Come si fa ad accendere la passione e il desiderio di spendersi per gli altri nei ragazzi? L’autore risponde con decisione: «Con l’esempio. 3P (padre Pino Puglisi, ndr) lo faceva facendo bene il proprio lavoro di insegnante e di sacerdote. La passione si accende solo quando l’altro desidera qualcosa che tu mostri di avere. Se parlo con entusiasmo di un libro i miei alunni lo leggono, se lo do come compito di lettura con scadenza e verifica, fingeranno di leggerlo e scaricheranno la sintesi da internet. È così per tutto. Non occorre comandare, ma testimoniare».
Una distanza geografica piccolissima ma culturalmente infinita separa il cuore di Palermo da Brancaccio. Come in tante altre città, il prof. D’Avenia spiega come ricongiungere questi spazi: «Smettendola di tenere gli occhi chiusi. Tutti amano la famosa frase del Piccolo Principe: “L’essenziale è invisibile agli occhi”. Senz’altro è vera, ma ritengo sia altrettanto vero che l’essenziale è visibile agli occhi, basta non volgerli dall’altra parte. L’altro giorno pioveva a dirotto, tutti torvi e di fretta. Ho visto una signora anziana che si chinava su una mendicante seduta per terra e le offriva della frutta che aveva appena comprato. Quella signora aveva occhi. Noi altri no. Solo amando si accorciano le distanze».
Quella lezione sull’amore che aveva ascoltato da alunno, ora la insegna come maestro. Non solo ai suoi liceali. I suoi romanzi diventano una cattedra ideale da cui educare i lettori, le pagine dei libri insegnamenti di cui i suoi allievi di tutte le età hanno davvero bisogno.

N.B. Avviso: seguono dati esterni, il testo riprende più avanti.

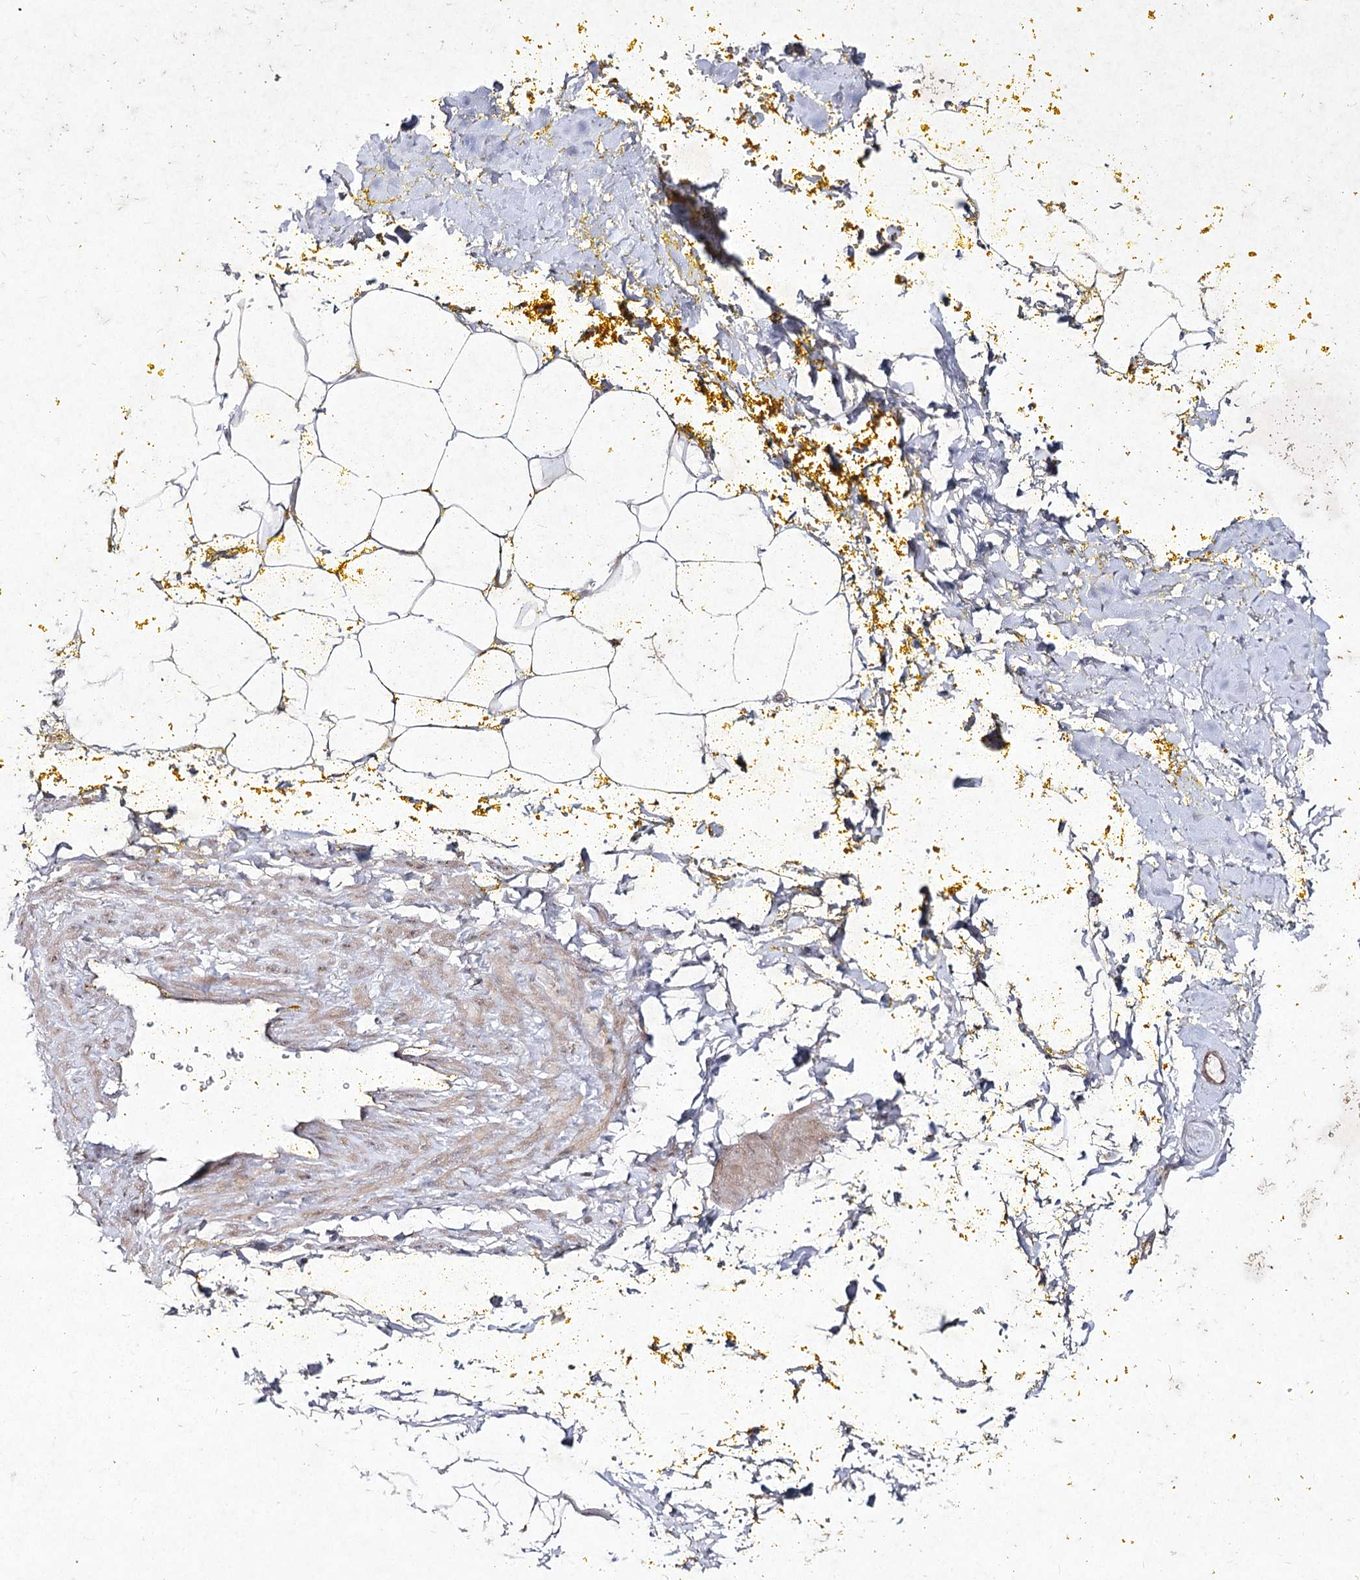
{"staining": {"intensity": "negative", "quantity": "none", "location": "none"}, "tissue": "adipose tissue", "cell_type": "Adipocytes", "image_type": "normal", "snomed": [{"axis": "morphology", "description": "Normal tissue, NOS"}, {"axis": "morphology", "description": "Adenocarcinoma, Low grade"}, {"axis": "topography", "description": "Prostate"}, {"axis": "topography", "description": "Peripheral nerve tissue"}], "caption": "Immunohistochemistry (IHC) histopathology image of normal human adipose tissue stained for a protein (brown), which displays no staining in adipocytes.", "gene": "CIB2", "patient": {"sex": "male", "age": 63}}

3P, Padre Pino Puglisi: cenni biografici del primo martire di mafia
Don Giuseppe Puglisi nasce nella borgata palermitana di Brancaccio, il 15 settembre 1937. È ordinato presbitero il 2 luglio del 1960. Dopo aver svolto il ministero pastorale in diverse comunità e aver seguito numerosi movimenti – tra cui Presenza del Vangelo, Azione cattolica, Fuci – è nominato parroco di San Gaetano, a Brancaccio, il 29 settembre 1990. Tre anni dopo inaugura in centro “Padre Nostro”, punto di riferimento per i giovani e le famiglie del quartiere. Collabora con i laici dell’Associazione Intercondominiale per rivendicare i diritti civili della borgata, denunciando collusioni e malaffari. Viene ucciso sotto casa, il giorno del suo cinquantaseiesimo compleanno. Il 25 maggio 2013 don Pino Puglisi è beatificato al “Foro Italico Umberto I” di Palermo. È il primo martire di mafia.